Jika itu berisi wajah guru, kepala sekolah, atau kepala pemerintahan yang memberikan motto pendidikan, mungkin aku tak akan terkejut. Namun, karena isinya adalah foto cowok berambut jambul bertuliskan coblos nomor satu, aku kaget luar biasa.
Seniat itu Candra sampai bikin perangkat kampanye seperti peserta pemilihan beneran saja. Memang, sih, pemilihan ketos ini juga bukan bohongan, beneran, tapi kan gak perlu seribet para calon eksekutif pemerintahan.
Sebuah seruan menyadarkanku. Menoleh, kulihat Leci berlari setelah menstandarkan sepedanya. Jepit ceri merah berkilauan di atas rambutnya.
"Bareng!" seru Leci setelah jarak kami terpangkas.
"Yok!" Aku menanggapi senang. Ya, masa gak senang jalan bareng sahabat dari orok. Leci ini paling dekat usianya denganku, kami hanya berbeda hitungan hari, aku lebih tua.
Oh, ya! Aku memindahkan tas dari punggung ke depan, kemudian mengeluarkan sebuah buku.
"Ini, makasih, ya." Kusodorkan buku itu pada Leci. Itu adalah catatannya yang tiga hari lalu kupinjam setelah ketinggalan pelajaran karena harus kumpulan OSIS di jam akhir belajar.
"Sama-sama." Leci menerimanya.
Langkah kami, oh tidak, aku maksudnya, melambat saat memerhatikan dinding-dinding koridor yang dihiasi banyak wajah Candra, mirip seperti yang di gerbang, hanya saja ukurannya lebih kecil, mungkin seukuran kertas A3.

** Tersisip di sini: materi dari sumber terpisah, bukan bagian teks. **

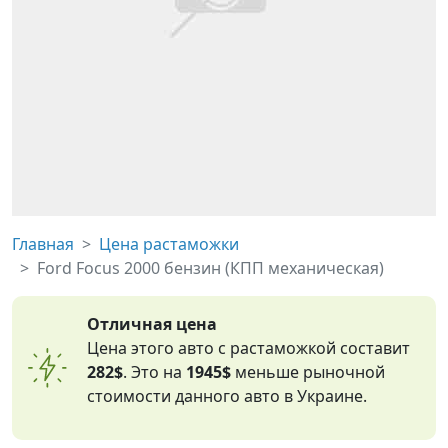
Главная
Цена растаможки
Ford Focus 2000 бензин (КПП механическая)
Отличная цена
Цена этого авто с растаможкой составит
282$
. Это на
1945$
меньше рыночной
стоимости данного авто в Украине.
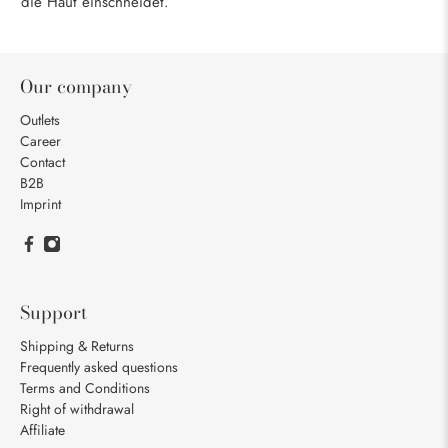
die Haut einschneidet.
Our company
Outlets
Career
Contact
B2B
Imprint
Support
Shipping & Returns
Frequently asked questions
Terms and Conditions
Right of withdrawal
Affiliate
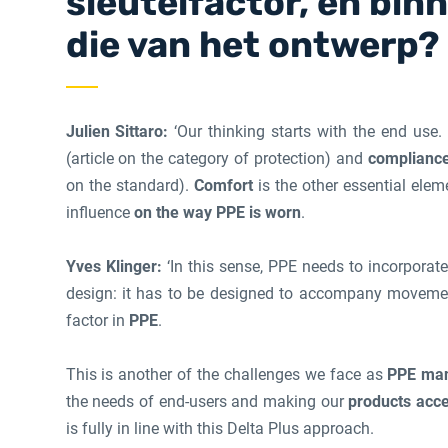
sleutelfactor, en bin
die van het ontwerp?
Julien Sittaro:
‘Our thinking starts with the end use.
(article on the category of protection) and
compliance
on the standard).
Comfort
is the other essential elem
influence
on the way PPE is worn
.
Yves Klinger:
‘In this sense, PPE needs to incorporat
design: it has to be designed to accompany movem
factor in
PPE
.
This is another of the challenges we face as
PPE man
the needs of end-users and making our
products acce
is fully in line with this Delta Plus approach.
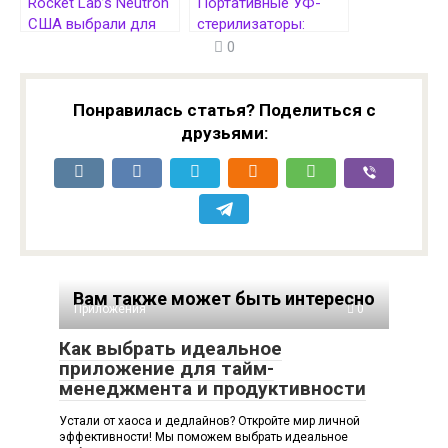
Rocket Lab’s Neutron
Портативные УФ-
США выбрали для
стерилизаторы:
теста доставки
эффективная
0
военного груза с
дезинфекция и
космоса
безопасность
Понравилась статья? Поделиться с
друзьями:
Вам также может быть интересно
Приложения
0
Как выбрать идеальное
приложение для тайм-
менеджмента и продуктивности
Устали от хаоса и дедлайнов? Откройте мир личной
эффективности! Мы поможем выбрать идеальное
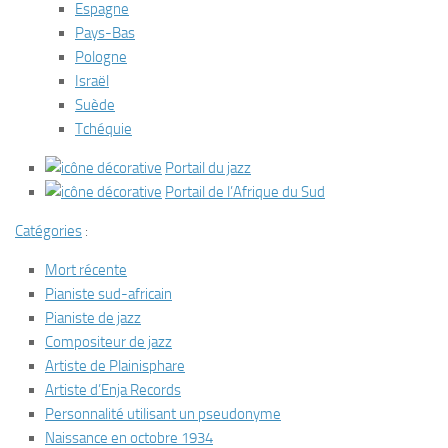
Espagne
Pays-Bas
Pologne
Israël
Suède
Tchéquie
Portail du jazz
Portail de l’Afrique du Sud
Catégories
:
Mort récente
Pianiste sud-africain
Pianiste de jazz
Compositeur de jazz
Artiste de Plainisphare
Artiste d’Enja Records
Personnalité utilisant un pseudonyme
Naissance en octobre 1934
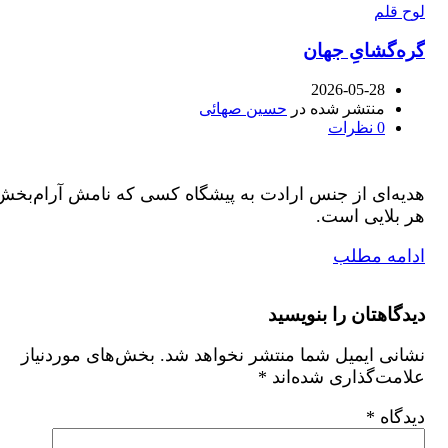
لوح قلم
گره‌گشایِ جهان
2026-05-28
منتشر شده در
حسین صهائی
0
نظرات
هدیه‌ای از جنس ارادت به پیشگاه کسی که نامش آرام‌بخش
هر بلایی است.
ادامه مطلب
دیدگاهتان را بنویسید
نشانی ایمیل شما منتشر نخواهد شد.
بخش‌های موردنیاز
علامت‌گذاری شده‌اند
*
دیدگاه
*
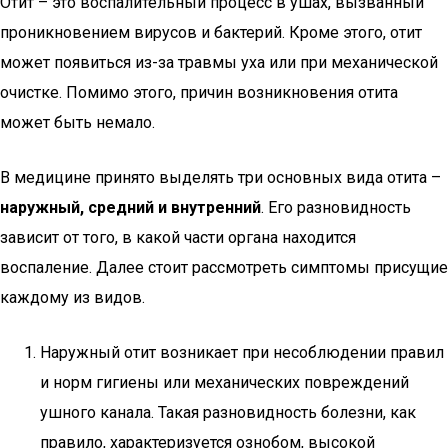
Отит – это воспалительный процесс в ушах, вызванный
проникновением вирусов и бактерий. Кроме этого, отит
может появиться из-за травмы уха или при механической
очистке. Помимо этого, причин возникновения отита
может быть немало.
В медицине принято выделять три основных вида отита –
наружный, средний и внутренний
. Его разновидность
зависит от того, в какой части органа находится
воспаление. Далее стоит рассмотреть симптомы присущие
каждому из видов.
Наружный отит возникает при несоблюдении правил
и норм гигиены или механических повреждений
ушного канала. Такая разновидность болезни, как
правило, характеризуется ознобом, высокой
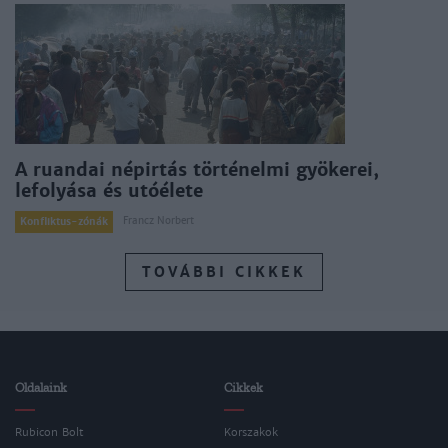
A ruandai népirtás történelmi gyökerei,
lefolyása és utóélete
Francz Norbert
Konfliktus-zónák
TOVÁBBI CIKKEK
Oldalaink
Cikkek
Rubicon Bolt
Korszakok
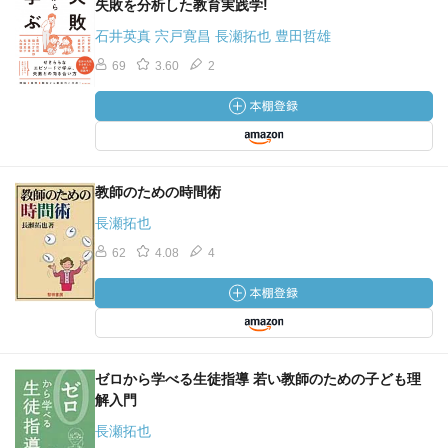
失敗を分析した教育実践学!
石井英真 宍戸寛昌 長瀬拓也 豊田哲雄
69
3.60
2
教師のための時間術
長瀬拓也
62
4.08
4
ゼロから学べる生徒指導 若い教師のための子ども理
解入門
長瀬拓也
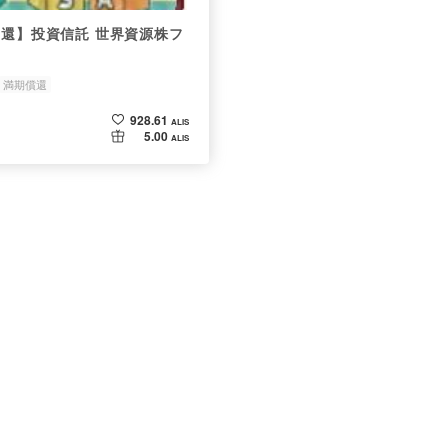
償還】投資信託 世界資源株フ
満期償還
928.61
ALIS
5.00
ALIS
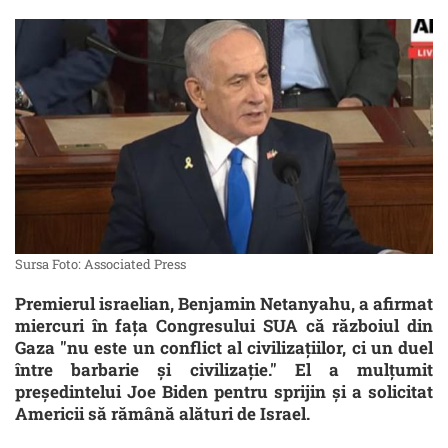
Sursa Foto: Associated Press
Premierul israelian, Benjamin Netanyahu, a afirmat
miercuri în fața Congresului SUA că războiul din
Gaza "nu este un conflict al civilizațiilor, ci un duel
între barbarie și civilizație." El a mulțumit
președintelui Joe Biden pentru sprijin și a solicitat
Americii să rămână alături de Israel.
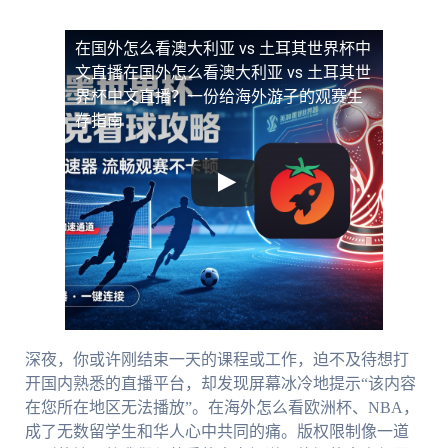
在国外怎么看澳大利亚 vs 土耳其世界杯中
文直播
在国外怎么看澳大利亚 vs 土耳其世
界杯中文直播？一份给海外游子的观赛生
存指南
深夜，你或许刚结束一天的课程或工作，迫不及待想打
开国内熟悉的直播平台，却发现屏幕冰冷地提示“该内容
在您所在地区无法播放”。在海外怎么看欧洲杯、NBA，
成了无数留学生和华人心中共同的痛。版权限制像一道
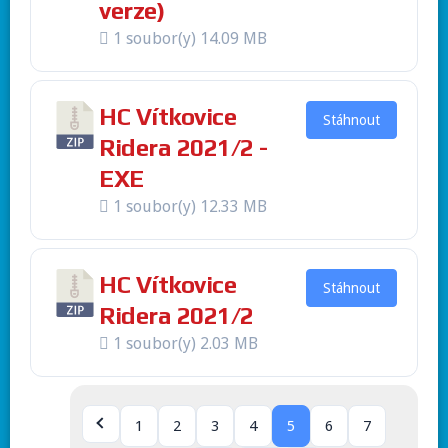
verze)
1 soubor(y)
14.09 MB
HC Vítkovice
Stáhnout
Ridera 2021/2 -
EXE
1 soubor(y)
12.33 MB
HC Vítkovice
Stáhnout
Ridera 2021/2
1 soubor(y)
2.03 MB
1
2
3
4
5
6
7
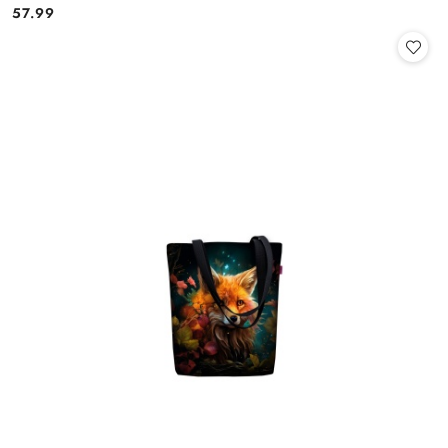
57.99
Cena:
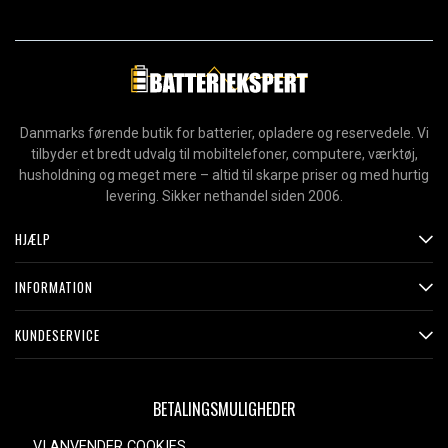
Danmarks førende butik for batterier, opladere og reservedele. Vi
tilbyder et bredt udvalg til mobiltelefoner, computere, værktøj,
husholdning og meget mere – altid til skarpe priser og med hurtig
levering. Sikker nethandel siden 2006.
HJÆLP
INFORMATION
KUNDESERVICE
BETALINGSMULIGHEDER
VI ANVENDER COOKIES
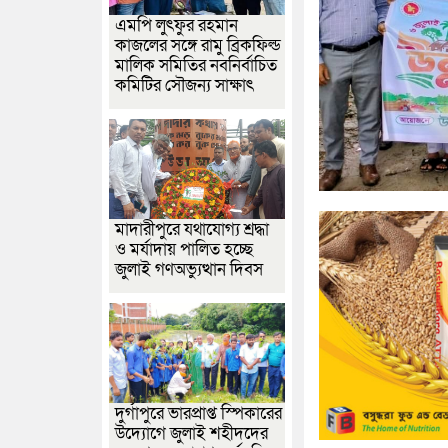
এমপি লুৎফুর রহমান
কাজলের সঙ্গে রামু ব্রিকফিল্ড
মালিক সমিতির নবনির্বাচিত
কমিটির সৌজন্য সাক্ষাৎ
মাদারীপুরে যথাযোগ্য শ্রদ্ধা
ও মর্যাদায় পালিত হচ্ছে
জুলাই গণঅভ্যুত্থান দিবস
দুর্গাপুরে ভারপ্রাপ্ত স্পিকারের
উদ্যোগে জুলাই শহীদদের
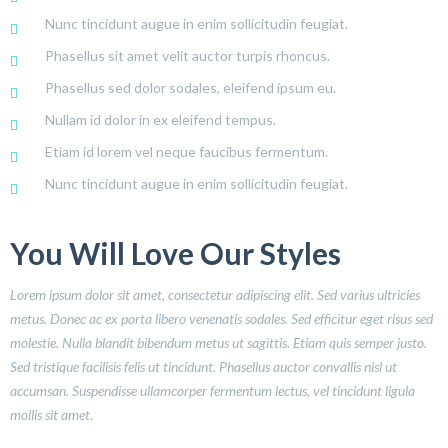
Nunc tincidunt augue in enim sollicitudin feugiat.
Phasellus sit amet velit auctor turpis rhoncus.
Phasellus sed dolor sodales, eleifend ipsum eu.
Nullam id dolor in ex eleifend tempus.
Etiam id lorem vel neque faucibus fermentum.
Nunc tincidunt augue in enim sollicitudin feugiat.
You Will Love Our Styles
Lorem ipsum dolor sit amet, consectetur adipiscing elit. Sed varius ultricies
metus. Donec ac ex porta libero venenatis sodales. Sed efficitur eget risus sed
molestie. Nulla blandit bibendum metus ut sagittis. Etiam quis semper justo.
Sed tristique facilisis felis ut tincidunt. Phasellus auctor convallis nisl ut
accumsan. Suspendisse ullamcorper fermentum lectus, vel tincidunt ligula
mollis sit amet
.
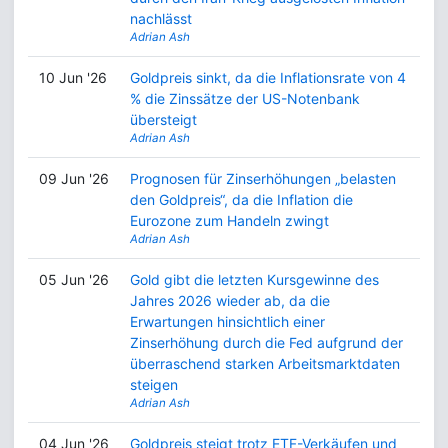
nachlässt
Adrian Ash
10 Jun '26
Goldpreis sinkt, da die Inflationsrate von 4
% die Zinssätze der US-Notenbank
übersteigt
Adrian Ash
09 Jun '26
Prognosen für Zinserhöhungen „belasten
den Goldpreis“, da die Inflation die
Eurozone zum Handeln zwingt
Adrian Ash
05 Jun '26
Gold gibt die letzten Kursgewinne des
Jahres 2026 wieder ab, da die
Erwartungen hinsichtlich einer
Zinserhöhung durch die Fed aufgrund der
überraschend starken Arbeitsmarktdaten
steigen
Adrian Ash
04 Jun '26
Goldpreis steigt trotz ETF-Verkäufen und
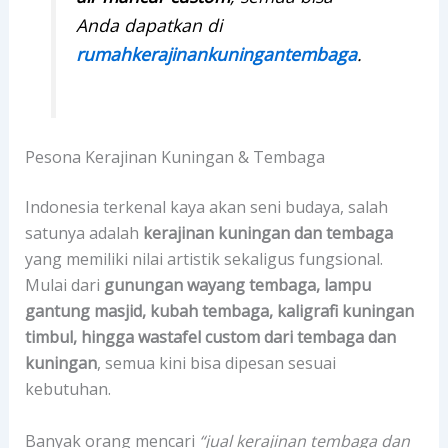
Anda dapatkan di
rumahkerajinankuningantembaga
.
Pesona Kerajinan Kuningan & Tembaga
Indonesia terkenal kaya akan seni budaya, salah
satunya adalah
kerajinan kuningan dan tembaga
yang memiliki nilai artistik sekaligus fungsional.
Mulai dari
gunungan wayang tembaga, lampu
gantung masjid, kubah tembaga, kaligrafi kuningan
timbul, hingga wastafel custom dari tembaga dan
kuningan
, semua kini bisa dipesan sesuai
kebutuhan.
Banyak orang mencari
“jual kerajinan tembaga dan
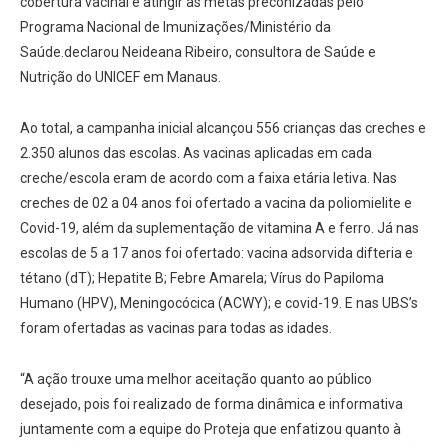
cobertura vacinal e atingir as metas preconizadas pelo
Programa Nacional de Imunizações/Ministério da
Saúde.declarou Neideana Ribeiro, consultora de Saúde e
Nutrição do UNICEF em Manaus.
Ao total, a campanha inicial alcançou 556 crianças das creches e
2.350 alunos das escolas. As vacinas aplicadas em cada
creche/escola eram de acordo com a faixa etária letiva. Nas
creches de 02 a 04 anos foi ofertado a vacina da poliomielite e
Covid-19, além da suplementação de vitamina A e ferro. Já nas
escolas de 5 a 17 anos foi ofertado: vacina adsorvida difteria e
tétano (dT); Hepatite B; Febre Amarela; Vírus do Papiloma
Humano (HPV), Meningocócica (ACWY); e covid-19. E nas UBS’s
foram ofertadas as vacinas para todas as idades.
“A ação trouxe uma melhor aceitação quanto ao público
desejado, pois foi realizado de forma dinâmica e informativa
juntamente com a equipe do Proteja que enfatizou quanto à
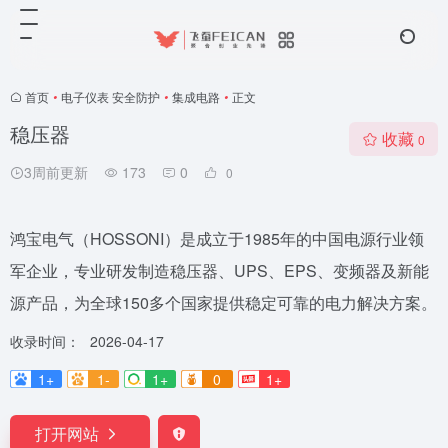
首页
•
电子仪表 安全防护
•
集成电路
•
正文
稳压器
收藏
0
3周前更新
173
0
0
鸿宝电气（HOSSONI）是成立于1985年的中国电源行业领
军企业，专业研发制造稳压器、UPS、EPS、变频器及新能
源产品，为全球150多个国家提供稳定可靠的电力解决方案。
收录时间：
2026-04-17
1+
1-
1+
0
1+
打开网站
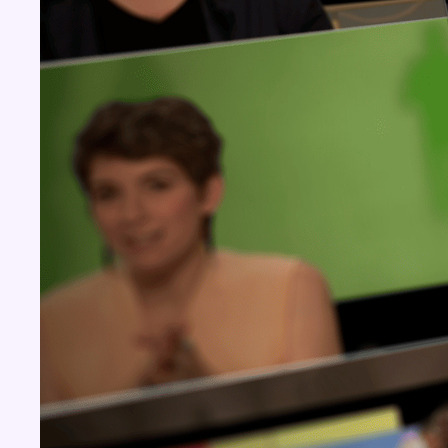
Concours
Aucun concours pour le moment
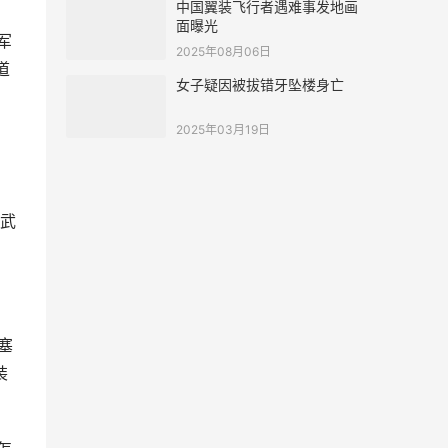
中国翼装飞行者遇难事发地画
面曝光
军
2025年08月06日
道
女子疑因被拔错牙坠楼身亡
2025年03月19日
武
塞
装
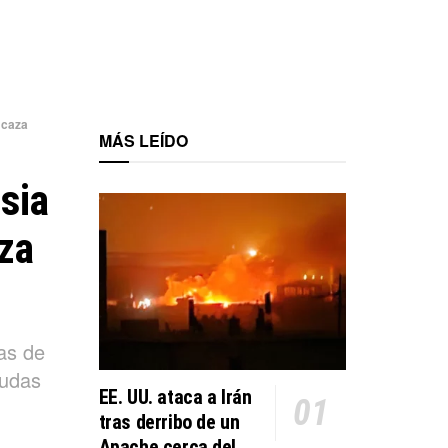
 caza
MÁS LEÍDO
sia
aza
as de
dudas
EE. UU. ataca a Irán
tras derribo de un
Apache cerca del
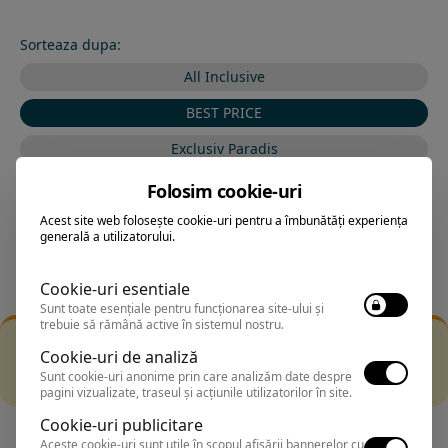
Sorteaza dupa:
All Inclusive
BEST PRICE
Exclusiv Paradis
Stele 1-5
Folosim cookie-uri
Stele 5-1
Acest site web folosește cookie-uri pentru a îmbunătăți experiența
generală a utilizatorului.
Cookie-uri esentiale
Sunt toate esențiale pentru funcționarea site-ului și
trebuie să rămână active în sistemul nostru.
Filtrarea nu a returnat niciun rezultat
Cookie-uri de analiză
Incearca sa folosesti o cautarea mai generala sau alege
Sunt cookie-uri anonime prin care analizăm date despre
alte fitre.
pagini vizualizate, traseul și acțiunile utilizatorilor în site.
Cookie-uri publicitare
Aceste cookie-uri sunt utile în scopul afișării bannerelor cu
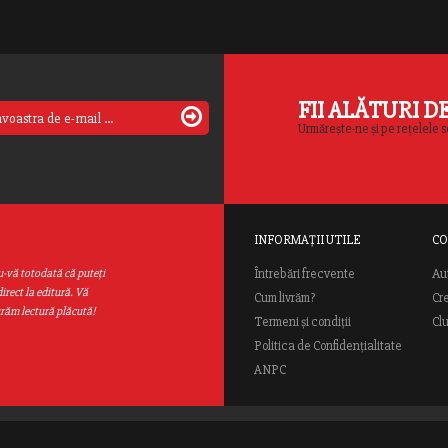
FII ALĂTURI D
Urmărește-ne și pe rețelele s
INFORMAȚII UTILE
CO
Au
u-vă totodată că puteţi
Întrebări frecvente
irect la editură. Vă
Cum livrăm?
Cr
urăm lectură plăcută!
Termeni și condiții
Cl
Politica de Confidențialitate
ANPC
ial Rao.ro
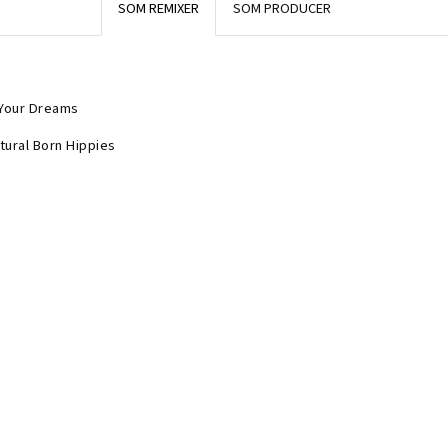
SOM REMIXER
SOM PRODUCER
 Your Dreams
tural Born Hippies
 Your Dreams
tural Born Hippies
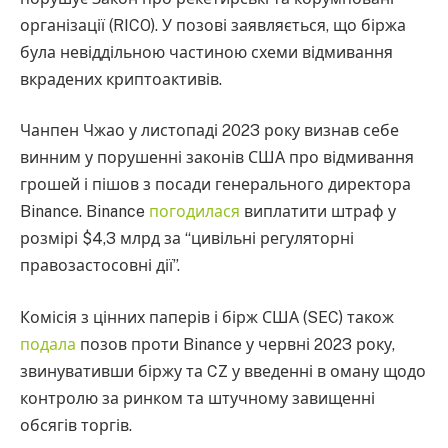
організації (RICO). У позові заявляється, що біржа
була невіддільною частиною схеми відмивання
вкрадених криптоактивів.
Чанпен Чжао у листопаді 2023 року визнав себе
винним у порушенні законів США про відмивання
грошей і пішов з посади генерального директора
Binance. Binance
погодилася
виплатити штраф у
розмірі $4,3 млрд за “цивільні регуляторні
правозастосовні дії”.
Комісія з цінних паперів і бірж США (SEC) також
подала
позов проти Binance у червні 2023 року,
звинувативши біржу та CZ у введенні в оману щодо
контролю за ринком та штучному завищенні
обсягів торгів.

"Kayak capres, ya, si Candra." Leci berkomentar. Ternyata kami sependapat, Candra seperti calon beneran.
Mungkin karena aku tak menyahut, Leci mengalihkan atensi padaku, lantas bertanya. "Punyamu gimana?"
Sejenak, aku mengembuskan napas panjang, lalu kembali memutar tas ke depan demi mengeluarkan sebuah map plastik. "Cuman gini," kataku sembari menyodorkan lembaran pada Leci.
Itu adalah poster kampanyeku yang dibuatkan Logan. Tentunya tak gratis, aku mengeluarkan sekian puluh ribu rupiah demi membayar jasanya. Itu pun tidak seperti punya Candra, tabunganku hanya cukup untuk ukuran kertas A4, jumlahnya pun hanya dua puluh lembar. Rencananya akan kutempel di tempat-tempat tertentu saja.
"Cakep, nih. Udah di-post di sosmed juga soft file-nya?" tanya Leci masih sambil meneliti posterku.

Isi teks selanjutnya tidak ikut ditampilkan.